Debugging lost messages?
Folks,
I've got another mailing list server installation (Mailman 2.1.5
and postfix 2.2-20040504), and I've just discovered that one of the lists has been broken for about a month and I'm having some problems figuring out how messages are being lost.
The postfix logs are clearly showing the messages being sent to
"post", but no evidence of them shows up anywhere in the Mailman logs. They're not in the post, error, or vette logs, and I can't figure out where else to be looking. I also can't figure out where I need to add some more debugging information to the log output.
I'm stumped. Can someone give me some advice here?
-- Brad Knowles, <brad@stop.mail-abuse.org>
"Those who would give up essential Liberty, to purchase a little temporary Safety, deserve neither Liberty nor Safety."
-- Benjamin Franklin (1706-1790), reply of the Pennsylvania
Assembly to the Governor, November 11, 1755
SAGE member since 1995. See <http://www.sage.org/> for more info.
Brad Knowles wrote:
I've got another mailing list server installation (Mailman 2.1.5 and postfix 2.2-20040504), and I've just discovered that one of the lists has been broken for about a month and I'm having some problems figuring out how messages are being lost.
The postfix logs are clearly showing the messages being sent to "post", but no evidence of them shows up anywhere in the Mailman logs. They're not in the post, error, or vette logs, and I can't figure out where else to be looking. I also can't figure out where I need to add some more debugging information to the log output.
I'm stumped. Can someone give me some advice here?
See FAQ article 3.14 (just kidding :-)
Is archiving on? Are there members with delivery not disabled? If these are digest members is digestable 'yes'? Likewise, if there are regular members is nondigestable 'yes'?
Since there are presumably other, working lists, much of the FAQ isn't relevant, but check for list locks in locks/
Also, if other lists are working, the wrapper and the scripts/post script are presumably working, at least assuming that the wrapper in the aliases pipe is the same one for this list as for the others that work.
You could put a 'debug' in scripts/post to be sure, but all it does is put the message in qfiles/in. Check the queue or maybe all the queues, but when you say there's no evidence of the messages in Mailman, maybe you've already checked.
Once the message gets to qfiles/in, processing continues with Mailman/Queue/IncomingRunner.py which basically directs the message through the handlers in Mailman/Handlers/ which are listed in the list's 'pipeline' attribute or the GLOBAL_PIPELINE. Does the list have a 'pipeline' attribute? If so, are certain critical delivery handlers such as 'ToDigest', 'ToArchive' and 'ToOutgoing' all there?

WORK ORDER 1:
Echo the thread's text word for word from "Since there are" to "you've already checked.".
The entries that follow have no connection to the thread above.

SUPPLIED MATERIAL:
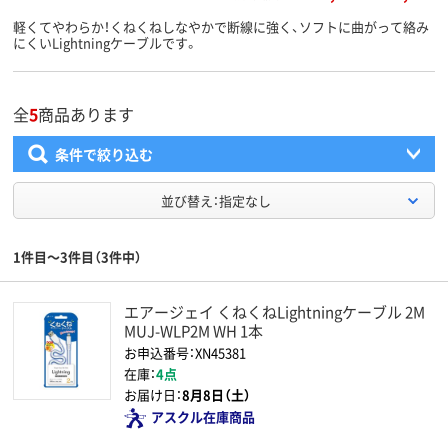
軽くてやわらか！くねくねしなやかで断線に強く、ソフトに曲がって絡み
にくいLightningケーブルです。
全
5
商品あります
条件で絞り込む
並び替え：指定なし
1件目～3件目（3件中）
エアージェイ くねくねLightningケーブル 2M
MUJ-WLP2M WH 1本
お申込番号：XN45381
在庫：
4点
お届け日：
8月8日（土）
アスクル在庫商品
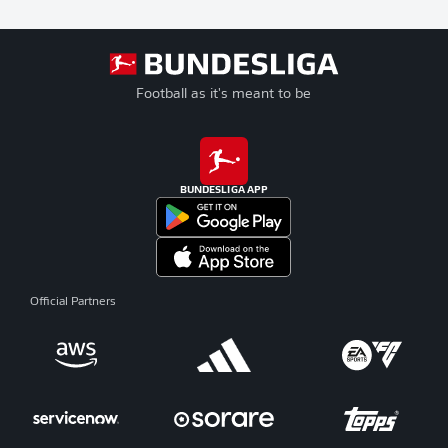
Football as it's meant to be
BUNDESLIGA APP
Official Partners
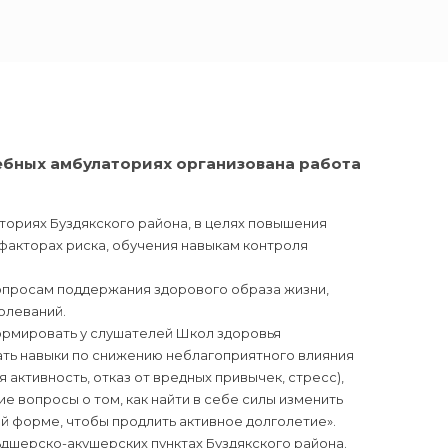
ебных амбулаториях организована работа
ториях Буздякского района, в целях повышения
акторах риска, обучения навыкам контроля
опросам поддержания здорового образа жизни,
олеваний.
ормировать у слушателей Школ здоровья
ть навыки по снижению неблагоприятного влияния
 активность, отказ от вредных привычек, стресс),
е вопросы о том, как найти в себе силы изменить
й форме, чтобы продлить активное долголетие».
рско-акушерских пунктах Буздякского района.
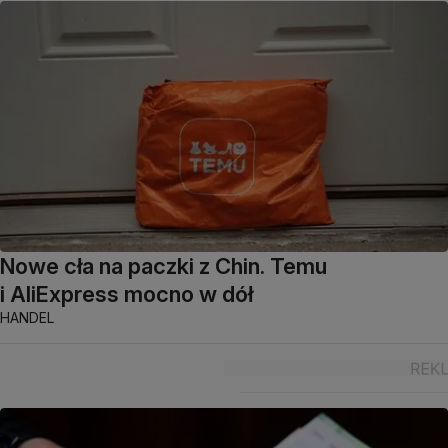
Nowe cła na paczki z Chin. Temu
i AliExpress mocno w dół
HANDEL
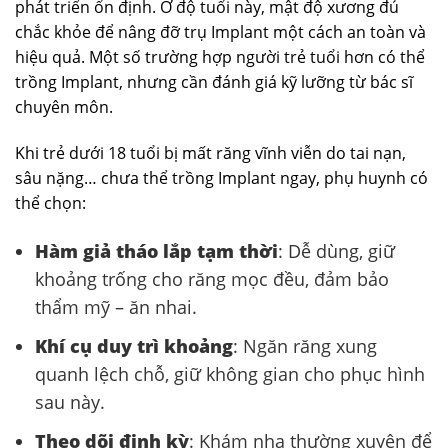
phát triển ổn định. Ở độ tuổi này, mật độ xương đủ
chắc khỏe để nâng đỡ trụ Implant một cách an toàn và
hiệu quả. Một số trường hợp người trẻ tuổi hơn có thể
trồng Implant, nhưng cần đánh giá kỹ lưỡng từ bác sĩ
chuyên môn.
Khi trẻ dưới 18 tuổi bị mất răng vĩnh viễn do tai nạn,
sâu nặng… chưa thể trồng Implant ngay, phụ huynh có
thể chọn:
Hàm giả tháo lắp tạm thời
: Dễ dùng, giữ
khoảng trống cho răng mọc đều, đảm bảo
thẩm mỹ – ăn nhai.
Khí cụ duy trì khoảng
: Ngăn răng xung
quanh lệch chỗ, giữ không gian cho phục hình
sau này.
Theo dõi định kỳ
: Khám nha thường xuyên để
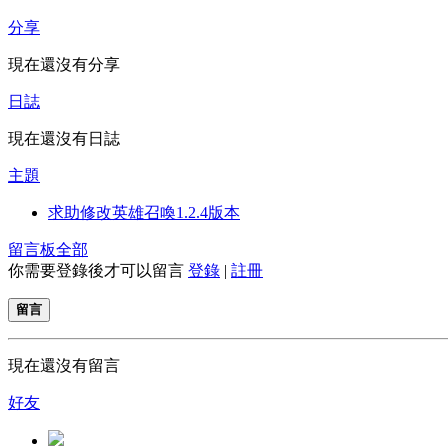
分享
現在還沒有分享
日誌
現在還沒有日誌
主題
求助修改英雄召喚1.2.4版本
留言板
全部
你需要登錄後才可以留言
登錄
|
註冊
留言
現在還沒有留言
好友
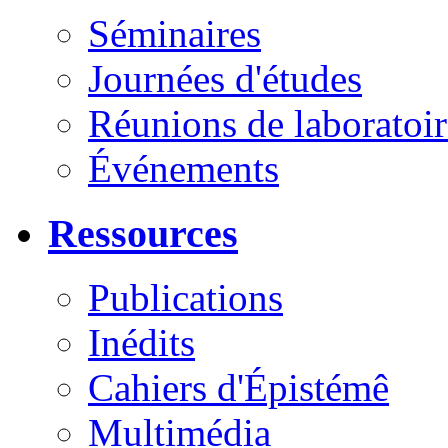
Séminaires
Journées d'études
Réunions de laboratoir
Événements
Ressources
Publications
Inédits
Cahiers d'Épistémê
Multimédia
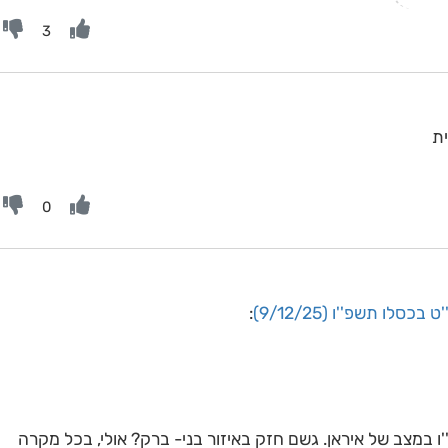
3
ית
0
בכסלו תשפ''ו (9/12/25)
:
ו במצב של איראן. גשם חזק באיזור בני- ברק? אולי, בכל מקרה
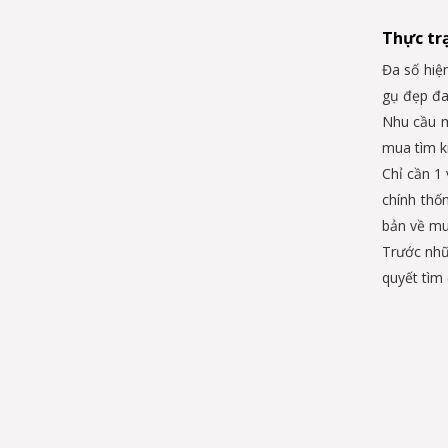
Thực tr
Đa số hiệ
gụ đẹp đa
Nhu cầu m
mua tìm k
Chỉ cần 1 
chính thố
bản về mu
Trước nhữ
quyết tìm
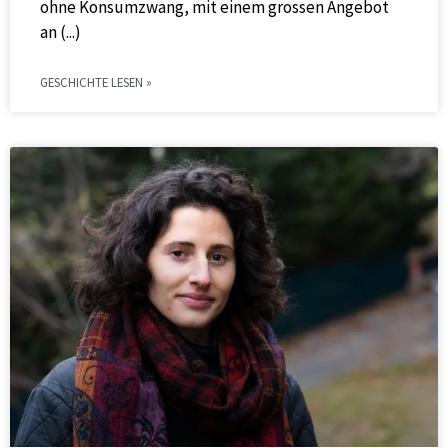
ohne Konsumzwang, mit einem grossen Angebot
an
GESCHICHTE LESEN »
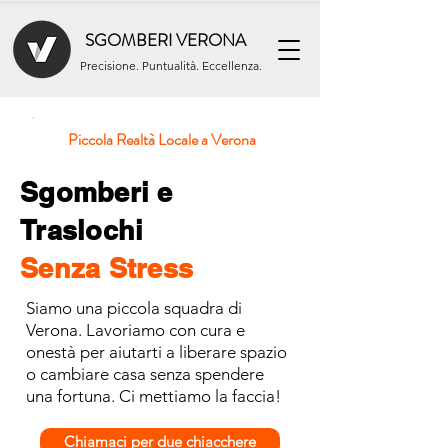
SGOMBERI VERONA
Precisione. Puntualità. Eccellenza.
Piccola Realtà Locale a Verona
Sgomberi e
Traslochi
Senza Stress
Siamo una piccola squadra di
Verona. Lavoriamo con cura e
onestà per aiutarti a liberare spazio
o cambiare casa senza spendere
una fortuna. Ci mettiamo la faccia!
Chiamaci per due chiacchere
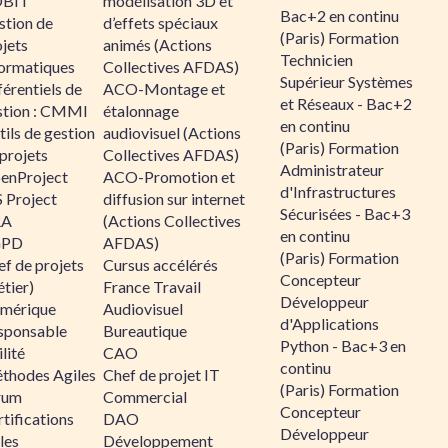
BIT
modélisation 3D et
Bac+2 en continu
stion de
d’effets spéciaux
(Paris) Formation
jets
animés (Actions
Technicien
formatiques
Collectives AFDAS)
Supérieur Systèmes
érentiels de
ACO-Montage et
et Réseaux - Bac+2
stion : CMMI
étalonnage
en continu
ils de gestion
audiovisuel (Actions
(Paris) Formation
projets
Collectives AFDAS)
Administrateur
enProject
ACO-Promotion et
d'Infrastructures
 Project
diffusion sur internet
Sécurisées - Bac+3
RA
(Actions Collectives
en continu
GPD
AFDAS)
(Paris) Formation
f de projets
Cursus accélérés
Concepteur
tier)
France Travail
Développeur
mérique
Audiovisuel
d'Applications
sponsable
Bureautique
Python - Bac+3 en
lité
CAO
continu
thodes Agiles
Chef de projet IT
(Paris) Formation
rum
Commercial
Concepteur
tifications
DAO
Développeur
les
Développement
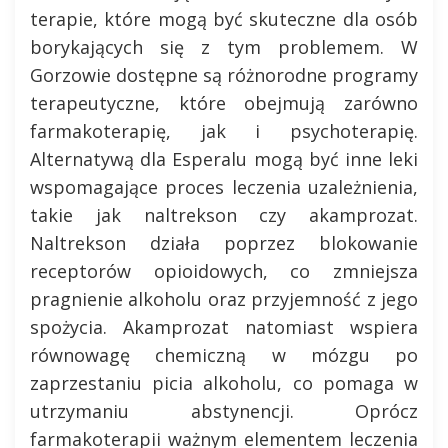
terapie, które mogą być skuteczne dla osób
borykających się z tym problemem. W
Gorzowie dostępne są różnorodne programy
terapeutyczne, które obejmują zarówno
farmakoterapię, jak i psychoterapię.
Alternatywą dla Esperalu mogą być inne leki
wspomagające proces leczenia uzależnienia,
takie jak naltrekson czy akamprozat.
Naltrekson działa poprzez blokowanie
receptorów opioidowych, co zmniejsza
pragnienie alkoholu oraz przyjemność z jego
spożycia. Akamprozat natomiast wspiera
równowagę chemiczną w mózgu po
zaprzestaniu picia alkoholu, co pomaga w
utrzymaniu abstynencji. Oprócz
farmakoterapii ważnym elementem leczenia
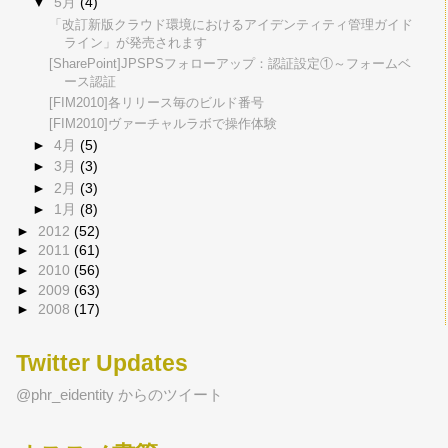
▼
5月
(4)
「改訂新版クラウド環境におけるアイデンティティ管理ガイド
ライン」が発売されます
[SharePoint]JPSPSフォローアップ：認証設定①～フォームベ
ース認証
[FIM2010]各リリース毎のビルド番号
[FIM2010]ヴァーチャルラボで操作体験
►
4月
(5)
►
3月
(3)
►
2月
(3)
►
1月
(8)
►
2012
(52)
►
2011
(61)
►
2010
(56)
►
2009
(63)
►
2008
(17)
Twitter Updates
@phr_eidentity からのツイート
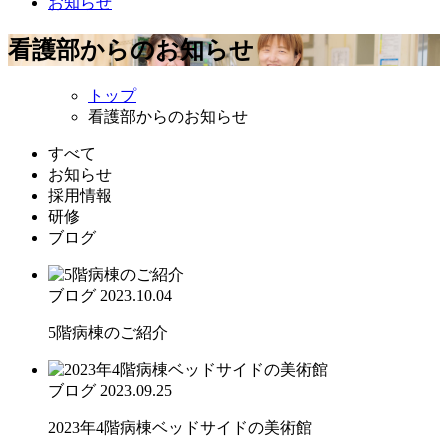
お知らせ
看護部からのお知らせ
トップ
看護部からのお知らせ
すべて
お知らせ
採用情報
研修
ブログ
ブログ
2023.10.04
5階病棟のご紹介
ブログ
2023.09.25
2023年4階病棟ベッドサイドの美術館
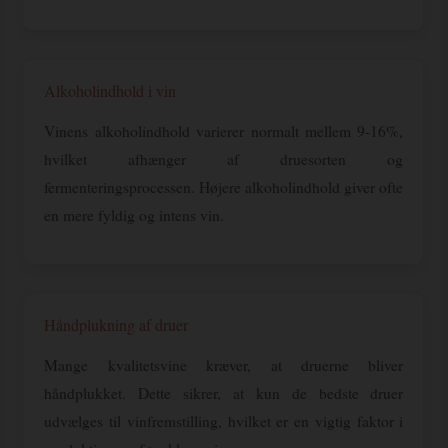
Alkoholindhold i vin
Vinens alkoholindhold varierer normalt mellem 9-16%,
hvilket afhænger af druesorten og
fermenteringsprocessen. Højere alkoholindhold giver ofte
en mere fyldig og intens vin.
Håndplukning af druer
Mange kvalitetsvine kræver, at druerne bliver
håndplukket. Dette sikrer, at kun de bedste druer
udvælges til vinfremstilling, hvilket er en vigtig faktor i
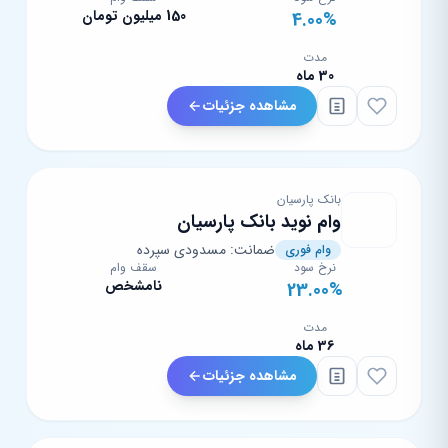
150 میلیون تومان
4.00%
مدت
30 ماه
مشاهده جزئیات
بانک پارسیان
وام نوید بانک پارسیان
ضمانت: مسدودی سپرده
وام فوری
نرخ سود
سقف وام
نامشخص
23.00%
مدت
36 ماه
مشاهده جزئیات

WORK ORDER 2:
In the entries, copy word for word the lines from the line with "Alkoholindhold i vin" to the line with "udvælges til vinfremstilling, hvilket", including both of those lines.

RESPONSE 1:
Since there are presumably other, working lists, much of the FAQ isn't relevant, but check for list locks in locks/
Also, if other lists are working, the wrapper and the scripts/post script are presumably working, at least assuming that the wrapper in the aliases pipe is the same one for this list as for the others that work.
You could put a 'debug' in scripts/post to be sure, but all it does is put the message in qfiles/in. Check the queue or maybe all the queues, but when you say there's no evidence of the messages in Mailman, maybe you've already checked.

RESPONSE 2:
Alkoholindhold i vin
Vinens alkoholindhold varierer normalt mellem 9-16%,
hvilket afhænger af druesorten og
fermenteringsprocessen. Højere alkoholindhold giver ofte
en mere fyldig og intens vin.
Håndplukning af druer
Mange kvalitetsvine kræver, at druerne bliver
håndplukket. Dette sikrer, at kun de bedste druer
udvælges til vinfremstilling, hvilket er en vigtig faktor i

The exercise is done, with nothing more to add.